Caring Means Sharing…in the Wage Gap

And some employers still discriminate against working moms by assuming they are less committed to their jobs… Photo from Facebook post by Megan Meier, an Oklahoma City sports medicine physician, who is seen here attending to a football player even though her child care fell through.

The wage gap numbers for 2015 are in: overall, women working full time, year round in the United States earned a paltry 80 cents for every dollar earned by a man. The wage gap for many women of color is even larger—in 2015, for example, African American women made 63 cents and Latina women made 54 cents for every dollar made by a white, non-Hispanic man. And these unfair numbers haven’t budged in a decade.
I hope you’re asking yourself: It’s 2016–what the heck is going on here?!
There are several, unfortunate dynamics contributing to the wage gap. Outright discriminatory decisions to pay women less for the same job; subconscious bias and sex stereotypes that lead employers to value women’s work less; the segregation of women into lower-paying jobs and exclusion from higher-paying, non-traditional jobs.
And Then There Is the Impact of Caregiving…
Women’s caregiving work is a key dynamic that contributes to the gender wage gap and that too many have pointed to as evidence that the wage gap stems from women’s choices, not discrimination. The argument goes: women don’t earn as much as their male counterparts because they choose to take time off work or to work part-time to care for children, or they choose to be more focused on their kids and less committed to their careers.

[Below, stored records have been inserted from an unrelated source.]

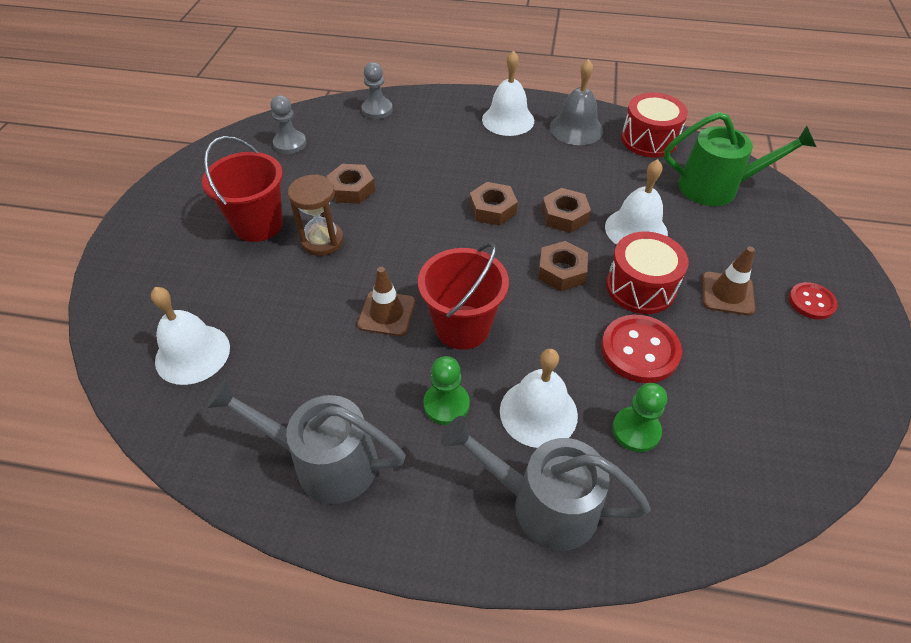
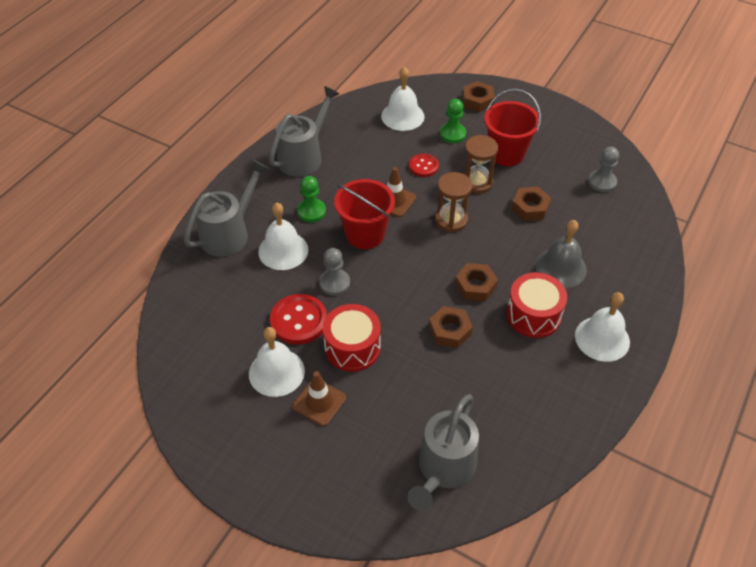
camera: 110 degrees right, 0 degrees up
(377, 110) = (641, 245): grey pawn -> grey pawn (334, 283)
(399, 250) = (451, 220): none -> brown hourglass
(561, 271) = (390, 305): brown nut -> brown nut (477, 101)
(576, 128) = (573, 390): grey bell -> grey bell (561, 267)
(636, 230) = (414, 374): white bell -> white bell (276, 372)
(636, 430) = (245, 292): green pawn -> green pawn (452, 134)
(649, 140) = (536, 447): red drum -> red drum (533, 315)
(717, 187) = (443, 469): green watering can -> grey watering can
(811, 302) = (283, 458): red button -> red button (423, 166)

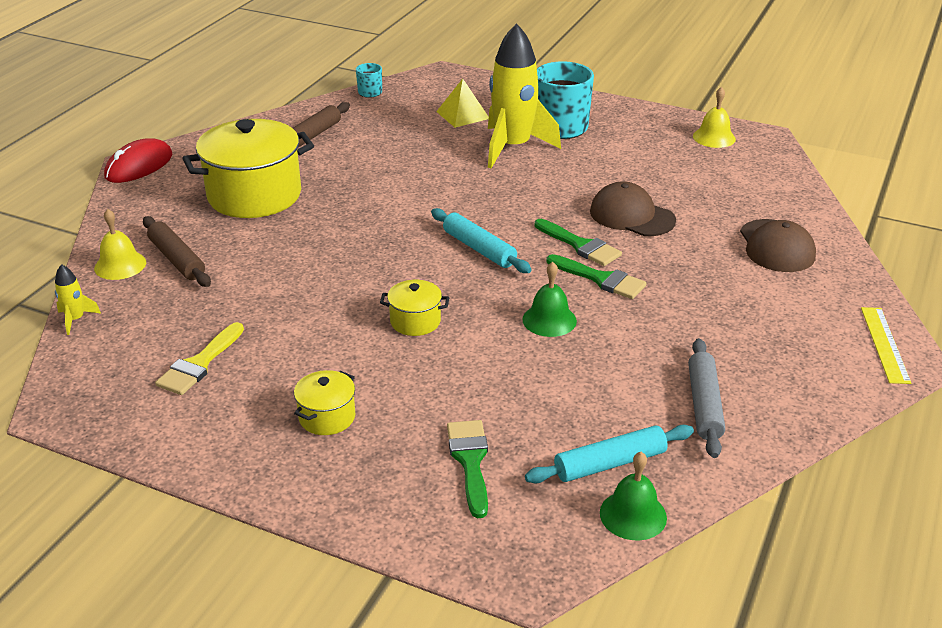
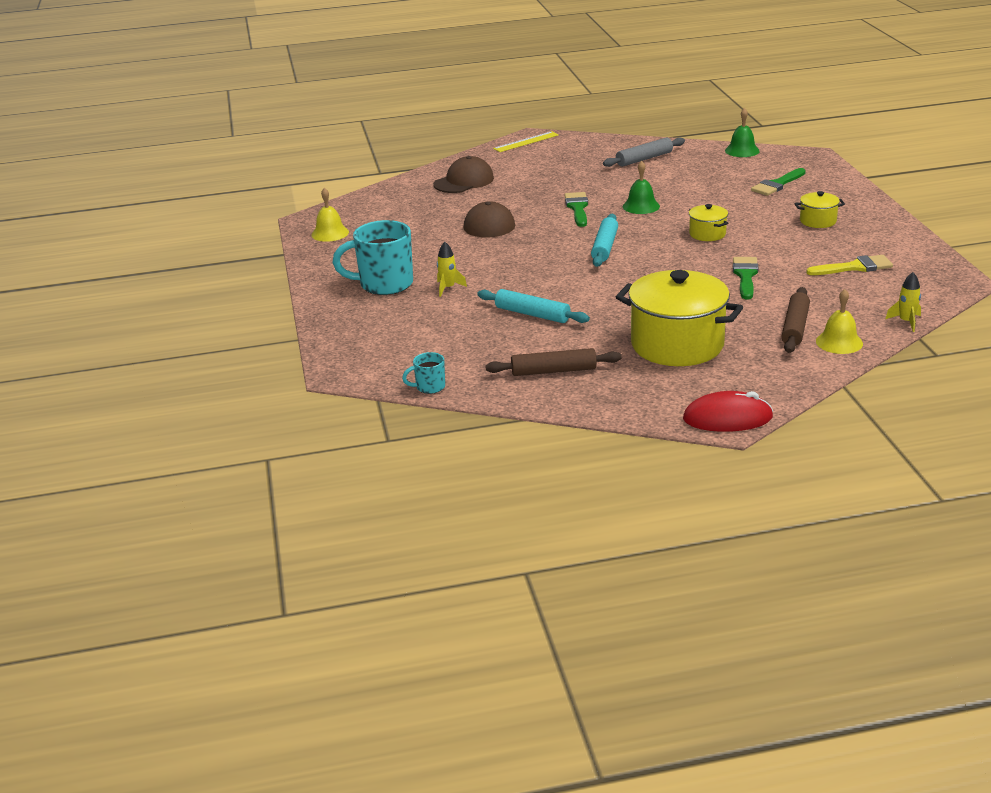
camera: 125 degrees left, 5 degrees down
(462, 115) = (418, 328): yellow pyramid -> none
(513, 147) = (448, 288): yellow rocket -> yellow rocket, size x0.41
(580, 245) = (550, 224): green brush -> green brush (745, 276)
(610, 463) = (721, 162): turquoise rolling pin -> turquoise rolling pin (532, 314)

Workplace Policies and Practices Penalize Women for Taking Time to Care
Arguing that “women’s choices” explain the wage gap overlooks a lot of the ways these choices are constrained. By and large, the American workplace remains structured around outdated assumptions that men are the primary breadwinners and that they have wives who stay home and care for children. As a result, few employees—especially workers in low-wage jobs, 2/3 of whom are women—have access to affordable child care, paid sick leave, or paid family and medical leave. Or women face unpredictable and inflexible work schedules that make staying employed and meeting caregiving responsibilities nearly impossible. Likewise, the way many workplaces value employee worth—so often based on the number of hours put in at work instead of production or performance—penalizes women who have caregiving responsibilities. These outdated workplace structures mean that many women with caregiving responsibilities are losing wages because they are forced out of the workplace, forced to cut back on their hours, forced to take leave without pay, or because their work is undervalued.
Caring for children or other family members shouldn’t necessarily mean a pay cut—but too often it still does.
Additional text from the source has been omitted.